Tous les chevaux de tout âge peuvent présenter des ulcères gastriques. Des recherches montrent que jusqu’à 70% des chevaux de sport souffrent d’ulcères.

Qu’est-ce qu’un ulcère ?

L’ulcère gastrique du cheval apparaît lorsque l’acide de l’estomac littéralement digère sa propre muqueuse.

Si l’on simplifie on peut dire que l’estomac du cheval est composé de deux sections : la partie haute (région squameuse) et la partie basse (région glandulaire). La partie haute a un rôle d’absorption des nutriments et sa paroi est moins protégée contre les acides que la partie basse contient en plus des enzymes pour digérer la nourriture. Dans certaines conditions, l’acide peut pénétrer la muqueuse de la partie haute. C’est ainsi qu’appariassent les ulcères.

Pourquoi le cheval a-t-il des ulcères ?

L’appareil digestif du cheval est conçu pour recevoir un apport régulier en nourriture : un peu, souvent et tout en se déplaçant. C’est pour cela que l’estomac produit de l’acide en continu afin de digérer l’herbe broutée tout au long de la journée. 

Imaginons le cas typique d’un cheval en box sur copeau, alors qu’il a fini sa ration de foin, il ne peut pas grignoter sa litière.
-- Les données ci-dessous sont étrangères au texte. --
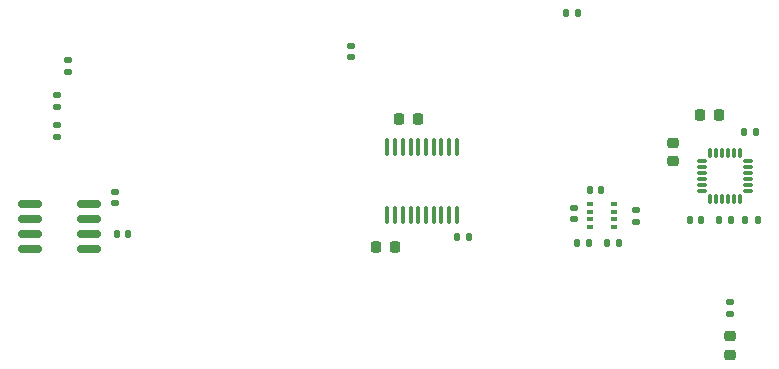
<source format=gbr>
%TF.GenerationSoftware,KiCad,Pcbnew,(6.0.7)*%
%TF.CreationDate,2023-01-28T09:16:53+03:00*%
%TF.ProjectId,Omarichet Sensor Shield 1.2,4f6d6172-6963-4686-9574-2053656e736f,rev?*%
%TF.SameCoordinates,Original*%
%TF.FileFunction,Paste,Top*%
%TF.FilePolarity,Positive*%
%FSLAX46Y46*%
G04 Gerber Fmt 4.6, Leading zero omitted, Abs format (unit mm)*
G04 Created by KiCad (PCBNEW (6.0.7)) date 2023-01-28 09:16:53*
%MOMM*%
%LPD*%
G01*
G04 APERTURE LIST*
G04 Aperture macros list*
%AMRoundRect*
0 Rectangle with rounded corners*
0 $1 Rounding radius*
0 $2 $3 $4 $5 $6 $7 $8 $9 X,Y pos of 4 corners*
0 Add a 4 corners polygon primitive as box body*
4,1,4,$2,$3,$4,$5,$6,$7,$8,$9,$2,$3,0*
0 Add four circle primitives for the rounded corners*
1,1,$1+$1,$2,$3*
1,1,$1+$1,$4,$5*
1,1,$1+$1,$6,$7*
1,1,$1+$1,$8,$9*
0 Add four rect primitives between the rounded corners*
20,1,$1+$1,$2,$3,$4,$5,0*
20,1,$1+$1,$4,$5,$6,$7,0*
20,1,$1+$1,$6,$7,$8,$9,0*
20,1,$1+$1,$8,$9,$2,$3,0*%
G04 Aperture macros list end*
%ADD10RoundRect,0.135000X-0.185000X0.135000X-0.185000X-0.135000X0.185000X-0.135000X0.185000X0.135000X0*%
%ADD11RoundRect,0.150000X-0.825000X-0.150000X0.825000X-0.150000X0.825000X0.150000X-0.825000X0.150000X0*%
%ADD12RoundRect,0.135000X-0.135000X-0.185000X0.135000X-0.185000X0.135000X0.185000X-0.135000X0.185000X0*%
%ADD13RoundRect,0.135000X0.185000X-0.135000X0.185000X0.135000X-0.185000X0.135000X-0.185000X-0.135000X0*%
%ADD14RoundRect,0.140000X-0.170000X0.140000X-0.170000X-0.140000X0.170000X-0.140000X0.170000X0.140000X0*%
%ADD15RoundRect,0.140000X0.170000X-0.140000X0.170000X0.140000X-0.170000X0.140000X-0.170000X-0.140000X0*%
%ADD16RoundRect,0.135000X0.135000X0.185000X-0.135000X0.185000X-0.135000X-0.185000X0.135000X-0.185000X0*%
%ADD17RoundRect,0.225000X-0.225000X-0.250000X0.225000X-0.250000X0.225000X0.250000X-0.225000X0.250000X0*%
%ADD18R,0.500000X0.350000*%
%ADD19RoundRect,0.140000X0.140000X0.170000X-0.140000X0.170000X-0.140000X-0.170000X0.140000X-0.170000X0*%
%ADD20RoundRect,0.140000X-0.140000X-0.170000X0.140000X-0.170000X0.140000X0.170000X-0.140000X0.170000X0*%
%ADD21RoundRect,0.075000X0.350000X0.075000X-0.350000X0.075000X-0.350000X-0.075000X0.350000X-0.075000X0*%
%ADD22RoundRect,0.075000X-0.075000X0.350000X-0.075000X-0.350000X0.075000X-0.350000X0.075000X0.350000X0*%
%ADD23RoundRect,0.225000X0.250000X-0.225000X0.250000X0.225000X-0.250000X0.225000X-0.250000X-0.225000X0*%
%ADD24RoundRect,0.100000X0.100000X-0.637500X0.100000X0.637500X-0.100000X0.637500X-0.100000X-0.637500X0*%
%ADD25RoundRect,0.218750X-0.256250X0.218750X-0.256250X-0.218750X0.256250X-0.218750X0.256250X0.218750X0*%
G04 APERTURE END LIST*
D10*
%TO.C,R8*%
X166000000Y-128767500D03*
X166000000Y-129787500D03*
%TD*%
D11*
%TO.C,U1*%
X106725000Y-120515000D03*
X106725000Y-121785000D03*
X106725000Y-123055000D03*
X106725000Y-124325000D03*
X111675000Y-124325000D03*
X111675000Y-123055000D03*
X111675000Y-121785000D03*
X111675000Y-120515000D03*
%TD*%
D12*
%TO.C,R9*%
X152087500Y-104302500D03*
X153107500Y-104302500D03*
%TD*%
D13*
%TO.C,R11*%
X109900000Y-109310000D03*
X109900000Y-108290000D03*
%TD*%
%TO.C,R7*%
X109000000Y-114810000D03*
X109000000Y-113790000D03*
%TD*%
D12*
%TO.C,R12*%
X142890000Y-123300000D03*
X143910000Y-123300000D03*
%TD*%
D14*
%TO.C,C2*%
X152815000Y-120835000D03*
X152815000Y-121795000D03*
%TD*%
D15*
%TO.C,C1*%
X113900000Y-120410000D03*
X113900000Y-119450000D03*
%TD*%
D14*
%TO.C,C11*%
X133910000Y-107090000D03*
X133910000Y-108050000D03*
%TD*%
D16*
%TO.C,R3*%
X154085000Y-123815000D03*
X153065000Y-123815000D03*
%TD*%
D12*
%TO.C,R5*%
X155565000Y-123825000D03*
X156585000Y-123825000D03*
%TD*%
D17*
%TO.C,C9*%
X136050000Y-124110000D03*
X137600000Y-124110000D03*
%TD*%
D18*
%TO.C,U2*%
X156150000Y-120490000D03*
X156150000Y-121140000D03*
X156150000Y-121790000D03*
X156150000Y-122440000D03*
X154100000Y-122440000D03*
X154100000Y-121790000D03*
X154100000Y-121140000D03*
X154100000Y-120490000D03*
%TD*%
D17*
%TO.C,C10*%
X137990000Y-113300000D03*
X139540000Y-113300000D03*
%TD*%
%TO.C,C7*%
X163475000Y-112970000D03*
X165025000Y-112970000D03*
%TD*%
D19*
%TO.C,C8*%
X163525000Y-121815000D03*
X162565000Y-121815000D03*
%TD*%
D20*
%TO.C,C4*%
X154105000Y-119315000D03*
X155065000Y-119315000D03*
%TD*%
D16*
%TO.C,R2*%
X166075000Y-121815000D03*
X165055000Y-121815000D03*
%TD*%
D10*
%TO.C,R4*%
X158065000Y-121045000D03*
X158065000Y-122065000D03*
%TD*%
D21*
%TO.C,U3*%
X167505000Y-119395000D03*
X167505000Y-118895000D03*
X167505000Y-118395000D03*
X167505000Y-117895000D03*
X167505000Y-117395000D03*
X167505000Y-116895000D03*
D22*
X166805000Y-116195000D03*
X166305000Y-116195000D03*
X165805000Y-116195000D03*
X165305000Y-116195000D03*
X164805000Y-116195000D03*
X164305000Y-116195000D03*
D21*
X163605000Y-116895000D03*
X163605000Y-117395000D03*
X163605000Y-117895000D03*
X163605000Y-118395000D03*
X163605000Y-118895000D03*
X163605000Y-119395000D03*
D22*
X164305000Y-120095000D03*
X164805000Y-120095000D03*
X165305000Y-120095000D03*
X165805000Y-120095000D03*
X166305000Y-120095000D03*
X166805000Y-120095000D03*
%TD*%
D23*
%TO.C,C6*%
X161135000Y-116865000D03*
X161135000Y-115315000D03*
%TD*%
D19*
%TO.C,C3*%
X168165000Y-114365000D03*
X167205000Y-114365000D03*
%TD*%
D24*
%TO.C,U5*%
X136985000Y-121412500D03*
X137635000Y-121412500D03*
X138285000Y-121412500D03*
X138935000Y-121412500D03*
X139585000Y-121412500D03*
X140235000Y-121412500D03*
X140885000Y-121412500D03*
X141535000Y-121412500D03*
X142185000Y-121412500D03*
X142835000Y-121412500D03*
X142835000Y-115687500D03*
X142185000Y-115687500D03*
X141535000Y-115687500D03*
X140885000Y-115687500D03*
X140235000Y-115687500D03*
X139585000Y-115687500D03*
X138935000Y-115687500D03*
X138285000Y-115687500D03*
X137635000Y-115687500D03*
X136985000Y-115687500D03*
%TD*%
D13*
%TO.C,R6*%
X109000000Y-112300000D03*
X109000000Y-111280000D03*
%TD*%
D12*
%TO.C,R1*%
X167295000Y-121815000D03*
X168315000Y-121815000D03*
%TD*%
D19*
%TO.C,C5*%
X115010000Y-123080000D03*
X114050000Y-123080000D03*
%TD*%
D25*
%TO.C,D1*%
X166000000Y-131712500D03*
X166000000Y-133287500D03*
%TD*%
M02*

</source>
L’estomac se retrouve sans rien à digérer mais continue à produire de l’acide qui attaque la muqueuse protectrice. Alors que l’heure de la ration arrive, un large volume de concentré riche en céréales et en protéines est distribué. Par la suite, le cheval est monté pour le préparer à sa prochaine compétition. Finalement, il sera remis au box ou profitera de quelques heures dans un paddock.
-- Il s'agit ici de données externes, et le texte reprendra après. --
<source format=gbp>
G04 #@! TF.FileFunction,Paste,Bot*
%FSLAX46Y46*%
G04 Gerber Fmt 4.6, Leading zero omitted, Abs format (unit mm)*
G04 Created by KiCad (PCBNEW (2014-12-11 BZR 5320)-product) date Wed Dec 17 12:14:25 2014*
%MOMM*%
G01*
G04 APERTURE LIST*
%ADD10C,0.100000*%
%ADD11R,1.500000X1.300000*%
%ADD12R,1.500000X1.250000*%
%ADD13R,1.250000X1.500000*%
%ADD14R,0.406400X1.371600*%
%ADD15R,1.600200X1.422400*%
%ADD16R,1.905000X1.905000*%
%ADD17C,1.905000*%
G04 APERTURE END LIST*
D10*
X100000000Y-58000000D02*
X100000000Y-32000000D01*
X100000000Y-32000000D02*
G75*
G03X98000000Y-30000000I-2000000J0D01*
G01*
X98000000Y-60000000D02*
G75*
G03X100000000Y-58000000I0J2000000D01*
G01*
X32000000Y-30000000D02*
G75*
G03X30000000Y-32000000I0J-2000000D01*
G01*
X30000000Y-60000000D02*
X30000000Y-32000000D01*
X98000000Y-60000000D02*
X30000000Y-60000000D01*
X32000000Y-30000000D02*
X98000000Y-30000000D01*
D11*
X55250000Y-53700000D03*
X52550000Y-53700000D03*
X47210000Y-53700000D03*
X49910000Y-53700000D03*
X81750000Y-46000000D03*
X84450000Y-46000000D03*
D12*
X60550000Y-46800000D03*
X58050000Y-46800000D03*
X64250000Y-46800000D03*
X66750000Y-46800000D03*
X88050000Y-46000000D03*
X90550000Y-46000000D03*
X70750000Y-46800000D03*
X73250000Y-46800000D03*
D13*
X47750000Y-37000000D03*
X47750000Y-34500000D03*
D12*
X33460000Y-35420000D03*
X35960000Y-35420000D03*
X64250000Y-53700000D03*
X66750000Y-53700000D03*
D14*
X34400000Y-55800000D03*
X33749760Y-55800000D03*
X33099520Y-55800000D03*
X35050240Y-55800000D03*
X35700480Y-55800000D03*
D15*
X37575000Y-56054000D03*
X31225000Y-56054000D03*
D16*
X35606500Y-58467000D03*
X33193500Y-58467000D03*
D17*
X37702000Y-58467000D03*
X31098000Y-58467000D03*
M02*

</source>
Il semblerait que ce type de mode de vie : alimentation pauvre en fibre, riche en protéines associé aux périodes sans nourriture et aux mouvements limités contribue au développement d’ulcères, en particulier chez les chevaux nerveux. D’autres facteurs comme le parasitisme, les médicaments, la maladie sont aussi mis en cause.

Symptômes

Un manque d’état et d’appétit peut être un signe d’ulcère, et ce, malgré un programme de vermification à jour, des dents en bon état et une alimentation de qualité. On remarque souvent une sensibilité au sanglage et à la jambe, des performances en berne, voire, des symptômes similaires à ceux des coliques. Chez les poulains, l’ulcère se traduit souvent par des diarrhées, le bruxisme et autres tics.

Diagnostique

La gastroscopie est la meilleure façon de connaître la gravité et l’étendue de l’ulcération. Un endoscope (caméra) est introduit pas un naseau jusqu’à l’estomac et permet de localiser et mesurer la gravité des lésions (échelle de 0 à 4).

Traitement et prévention

Il faut bien souvent ajuster l’alimentation du cheval souffrant d’ulcère, le but étant d’abaisser l’acidité de l’estomac, créer un pensement gastrique pour protéger la muqueuse et favoriser la cicatrisation et finalement préserver la flore intestinale.

Des mesures simples peuvent aider à prévenir ou réduite les ulcères :

- distribuer le fourrage dans un filet à mailles serrées – au tout autre système permettant de ralentir l’ingestion de la nourriture peut être bénéfique

- augmenter l’apport en fibre

- augmenter le temps passé au pré ou en paddock (avec fourrage à disposition)

- distribuer les rations de concentré en 3 ou 4 repas

Pour les chevaux sensibles, un suivi vétérinaire régulier est nécessaire.

On peut tout de même se tourner vers des méthodes naturelles. Traditionnellement en phytothérapie, on utilisera des plantes riches en mucilages comme l’écorce d’orme rouge et la racine de guimauve, des plantes soutenant la cicatrisation comme l’aloe vera et encore des plantes aux principes actifs antiacides comme la reine-des-prés.

 

Tous les animaux sont différents. Les conseils dispensés ici sont d’ordre général. Si la santé de votre animal vous inquiète, contacter votre vétérinaire. Il est le seul à même de poser un diagnostic.